Oct 3 2007
According to a new study not only does air pollution exacerbate heart problems but it also impairs the body's immune system.
A study by researchers at Duke University Medical Center in Durham, N.C. has found that pollutants in ozone renders the body more susceptible to bacteria.
Even though scientists have known for some time of the damage pollution can inflict on the heart and lungs, the actual mechanisms involved were unclear.
The researchers at the university's pulmonary center, found that ozone exposure in mice at levels which equated to unhealthy levels for humans, enhanced lung injury in response to bacteria and cell death in immune system cells, which are used to fight off foreign toxins in the body.

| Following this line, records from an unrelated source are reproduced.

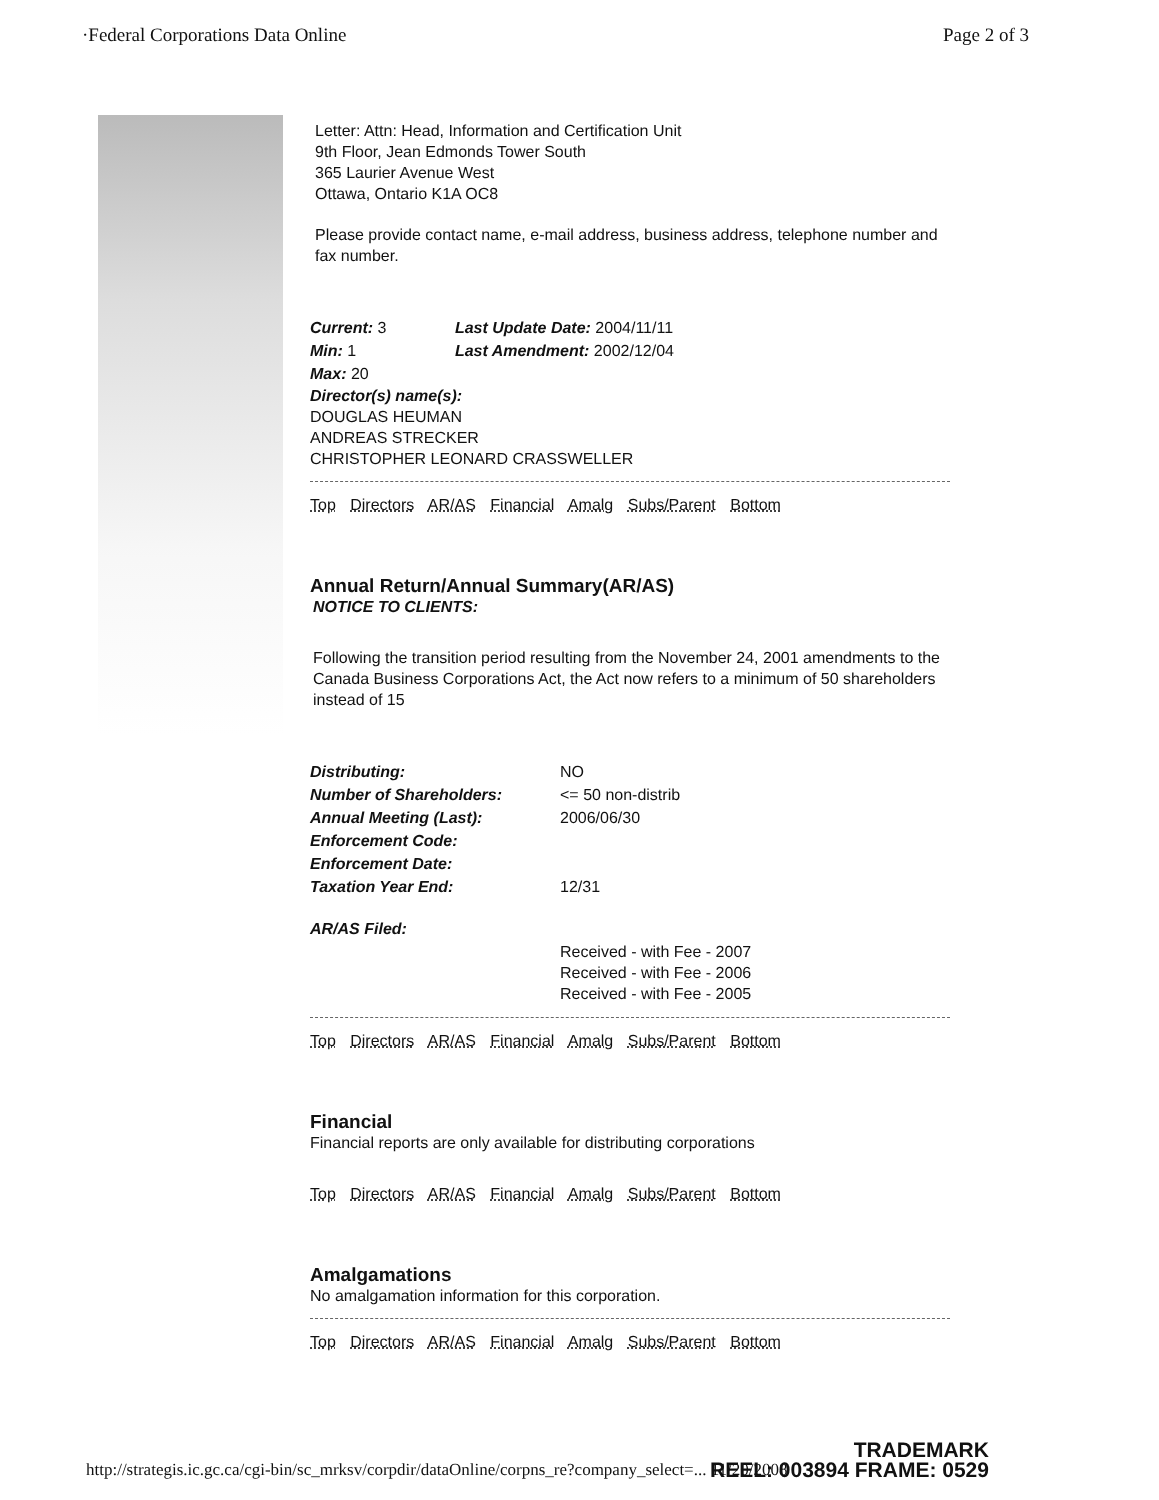·Federal Corporations Data Online Page 2 of 3
Letter: Attn: Head, Information and Certification Unit
9th Floor, Jean Edmonds Tower South
365 Laurier Avenue West
Ottawa, Ontario K1A OC8
Please provide contact name, e-mail address, business address, telephone number and fax number.
| Current: 3 | Last Update Date: 2004/11/11 |
| Min: 1 | Last Amendment: 2002/12/04 |
| Max: 20 | |
Director(s) name(s):
DOUGLAS HEUMAN
ANDREAS STRECKER
CHRISTOPHER LEONARD CRASSWELLER
Top Directors AR/AS Financial Amalg Subs/Parent Bottom
Annual Return/Annual Summary(AR/AS)
NOTICE TO CLIENTS:
Following the transition period resulting from the November 24, 2001 amendments to the Canada Business Corporations Act, the Act now refers to a minimum of 50 shareholders instead of 15
| Distributing: | NO |
| Number of Shareholders: | <= 50 non-distrib |
| Annual Meeting (Last): | 2006/06/30 |
| Enforcement Code: | |
| Enforcement Date: | |
| Taxation Year End: | 12/31 |
| AR/AS Filed: | |
| | Received - with Fee - 2007 Received - with Fee - 2006 Received - with Fee - 2005 |
Top Directors AR/AS Financial Amalg Subs/Parent Bottom
Financial
Financial reports are only available for distributing corporations
Top Directors AR/AS Financial Amalg Subs/Parent Bottom
Amalgamations
No amalgamation information for this corporation.
Top Directors AR/AS Financial Amalg Subs/Parent Bottom
http://strategis.ic.gc.ca/cgi-bin/sc_mrksv/corpdir/dataOnline/corpns_re?company_select=... 11/20/2008
TRADEMARK
REEL: 003894 FRAME: 0529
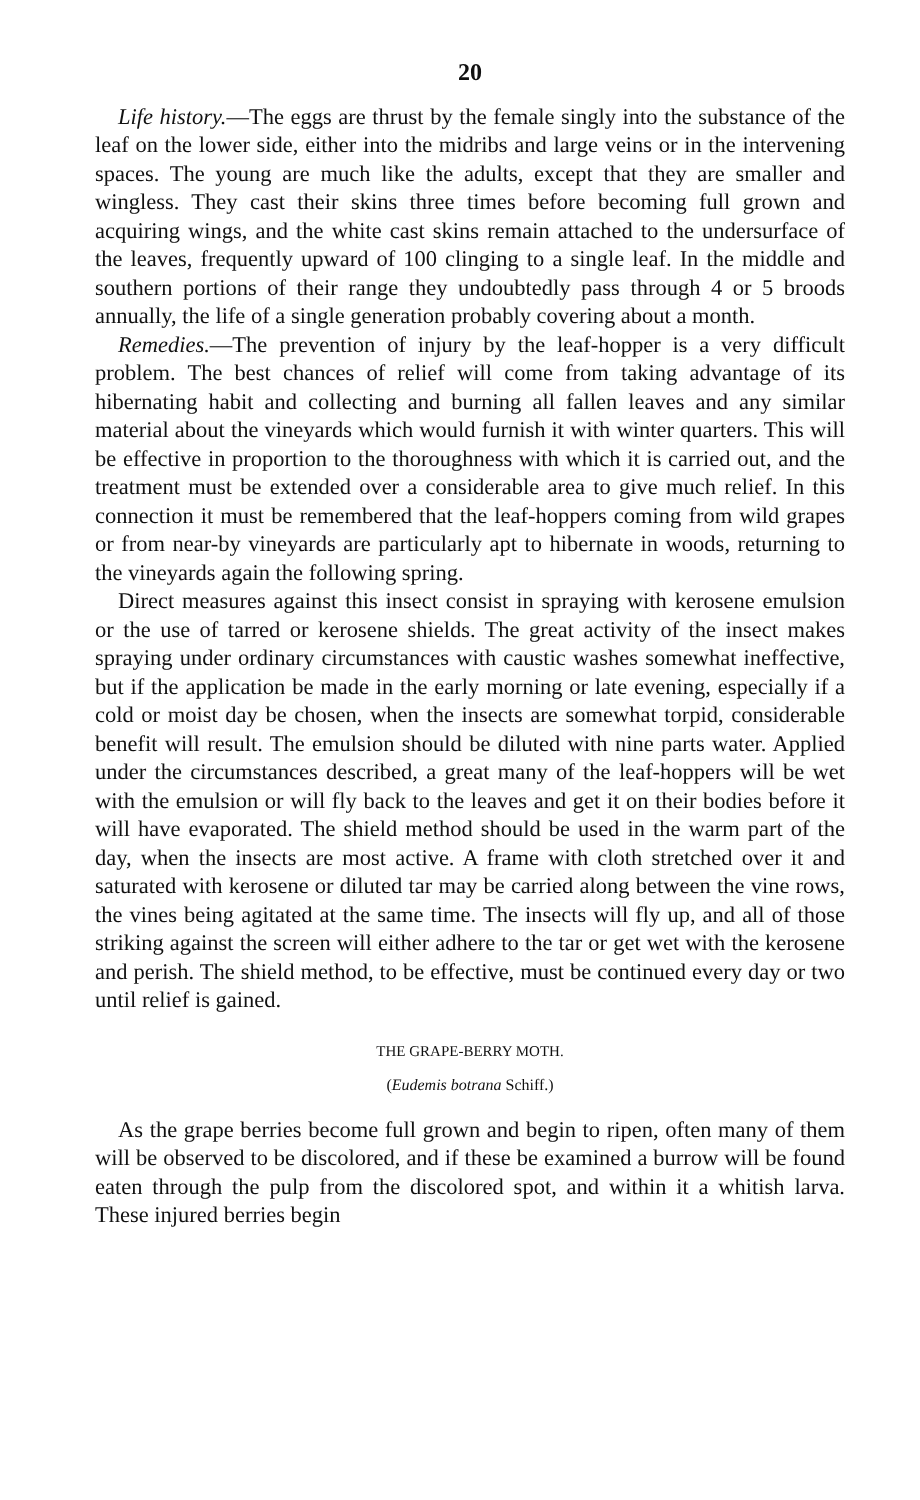20
Life history.—The eggs are thrust by the female singly into the substance of the leaf on the lower side, either into the midribs and large veins or in the intervening spaces. The young are much like the adults, except that they are smaller and wingless. They cast their skins three times before becoming full grown and acquiring wings, and the white cast skins remain attached to the undersurface of the leaves, frequently upward of 100 clinging to a single leaf. In the middle and southern portions of their range they undoubtedly pass through 4 or 5 broods annually, the life of a single generation probably covering about a month.
Remedies.—The prevention of injury by the leaf-hopper is a very difficult problem. The best chances of relief will come from taking advantage of its hibernating habit and collecting and burning all fallen leaves and any similar material about the vineyards which would furnish it with winter quarters. This will be effective in proportion to the thoroughness with which it is carried out, and the treatment must be extended over a considerable area to give much relief. In this connection it must be remembered that the leaf-hoppers coming from wild grapes or from near-by vineyards are particularly apt to hibernate in woods, returning to the vineyards again the following spring.
Direct measures against this insect consist in spraying with kerosene emulsion or the use of tarred or kerosene shields. The great activity of the insect makes spraying under ordinary circumstances with caustic washes somewhat ineffective, but if the application be made in the early morning or late evening, especially if a cold or moist day be chosen, when the insects are somewhat torpid, considerable benefit will result. The emulsion should be diluted with nine parts water. Applied under the circumstances described, a great many of the leaf-hoppers will be wet with the emulsion or will fly back to the leaves and get it on their bodies before it will have evaporated. The shield method should be used in the warm part of the day, when the insects are most active. A frame with cloth stretched over it and saturated with kerosene or diluted tar may be carried along between the vine rows, the vines being agitated at the same time. The insects will fly up, and all of those striking against the screen will either adhere to the tar or get wet with the kerosene and perish. The shield method, to be effective, must be continued every day or two until relief is gained.
THE GRAPE-BERRY MOTH.
(Eudemis botrana Schiff.)
As the grape berries become full grown and begin to ripen, often many of them will be observed to be discolored, and if these be examined a burrow will be found eaten through the pulp from the discolored spot, and within it a whitish larva. These injured berries begin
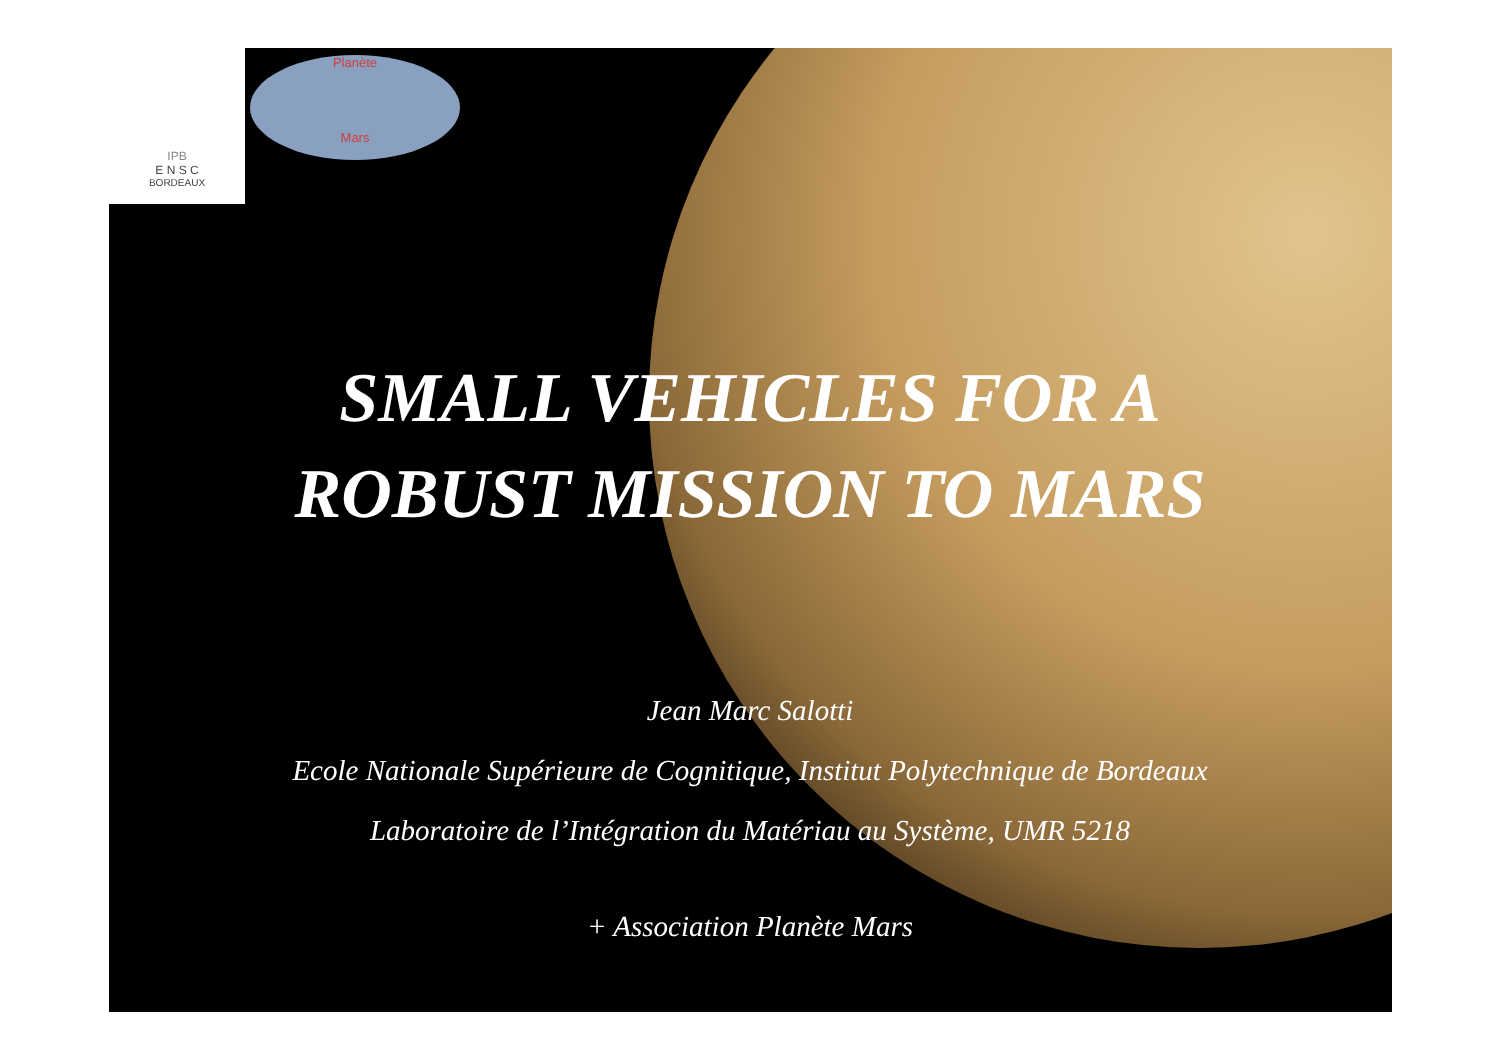IPB
E N S C
BORDEAUX
Planète
Mars
SMALL VEHICLES FOR A
ROBUST MISSION TO MARS
Jean Marc Salotti
Ecole Nationale Supérieure de Cognitique, Institut Polytechnique de Bordeaux
Laboratoire de l’Intégration du Matériau au Système, UMR 5218
+ Association Planète Mars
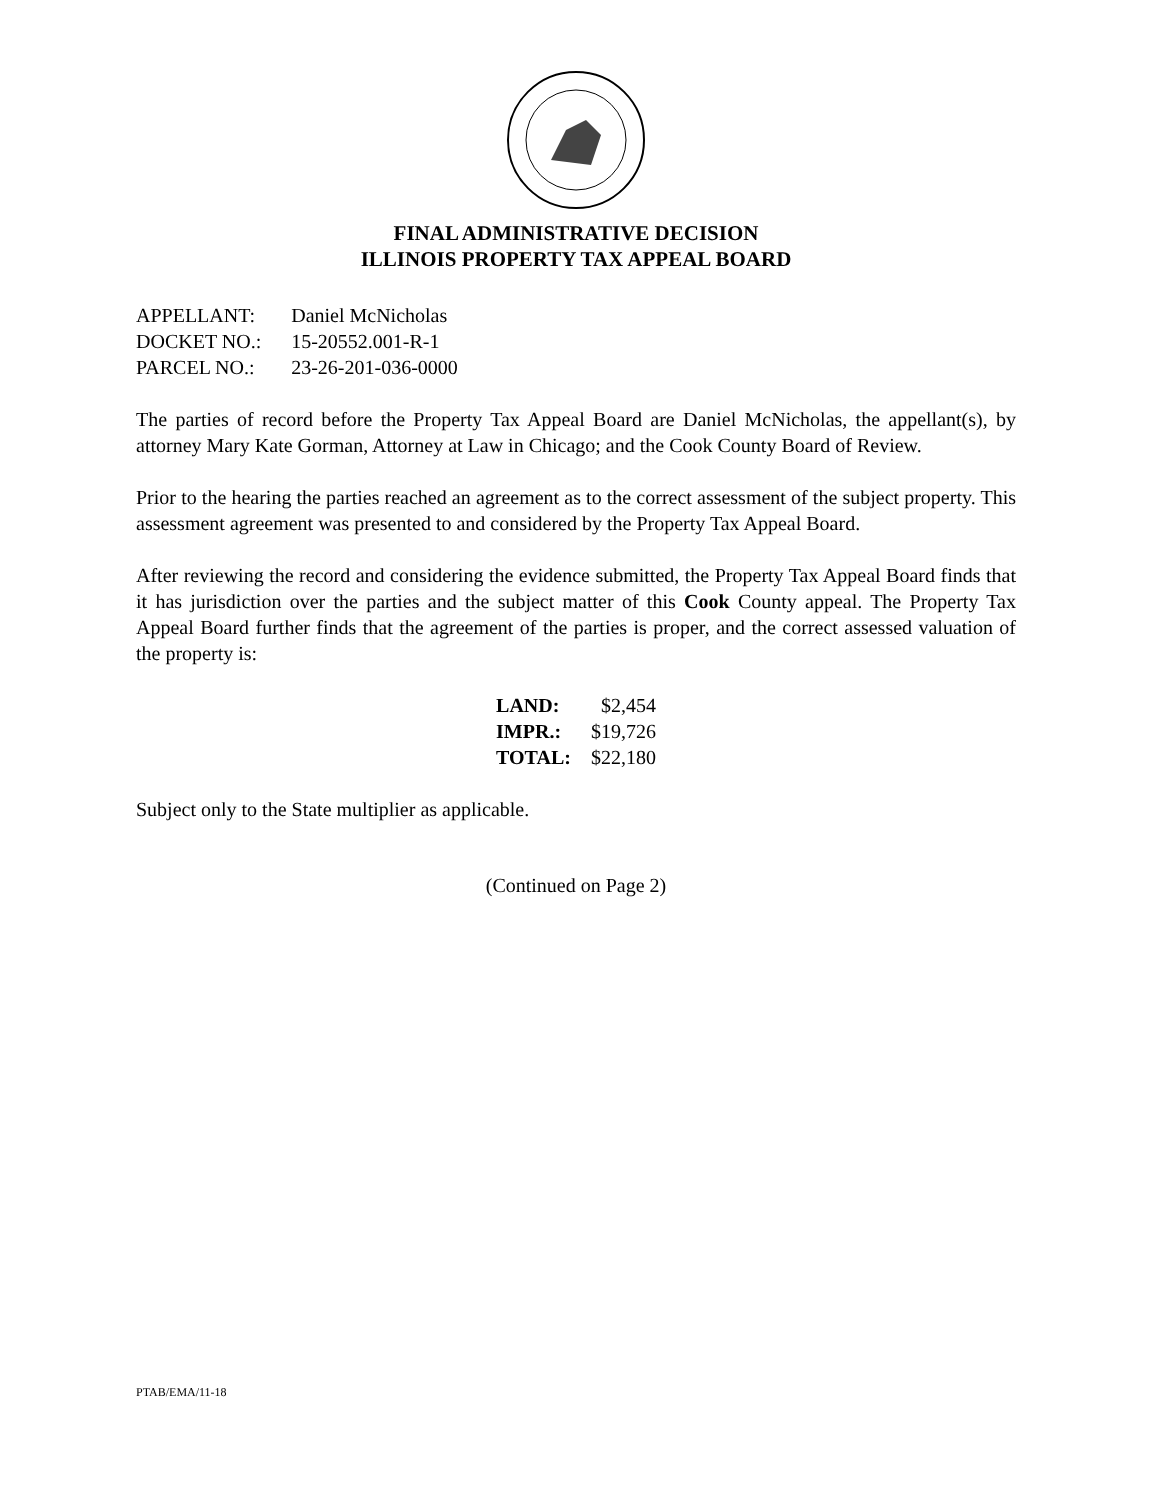FINAL ADMINISTRATIVE DECISION
ILLINOIS PROPERTY TAX APPEAL BOARD
| APPELLANT: | Daniel McNicholas |
| DOCKET NO.: | 15-20552.001-R-1 |
| PARCEL NO.: | 23-26-201-036-0000 |
The parties of record before the Property Tax Appeal Board are Daniel McNicholas, the appellant(s), by attorney Mary Kate Gorman, Attorney at Law in Chicago; and the Cook County Board of Review.
Prior to the hearing the parties reached an agreement as to the correct assessment of the subject property. This assessment agreement was presented to and considered by the Property Tax Appeal Board.
After reviewing the record and considering the evidence submitted, the Property Tax Appeal Board finds that it has jurisdiction over the parties and the subject matter of this Cook County appeal. The Property Tax Appeal Board further finds that the agreement of the parties is proper, and the correct assessed valuation of the property is:
| LAND: | $2,454 |
| IMPR.: | $19,726 |
| TOTAL: | $22,180 |
Subject only to the State multiplier as applicable.
(Continued on Page 2)
PTAB/EMA/11-18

For the study the mice breathed room air with levels of ozone that an active human would inhale on an unhealthy ozone-level day.
Dr. John Hollingsworth, a pulmonologist and lead author of the study says small amounts of inhaled foreign material can be relatively harmless, since they stimulate an appropriate innate immune response that protects the lungs.
Dr. Hollingsworth also says however that ozone appears to cause the innate immune system to overreact, killing key immune system cells, and possibly making the lungs more susceptible to subsequent invaders, such as bacteria.
Studies planned for the future will concentrate on how the pollutants interfere with system-wide immune system responses.
The study is published in the Journal of Immunology.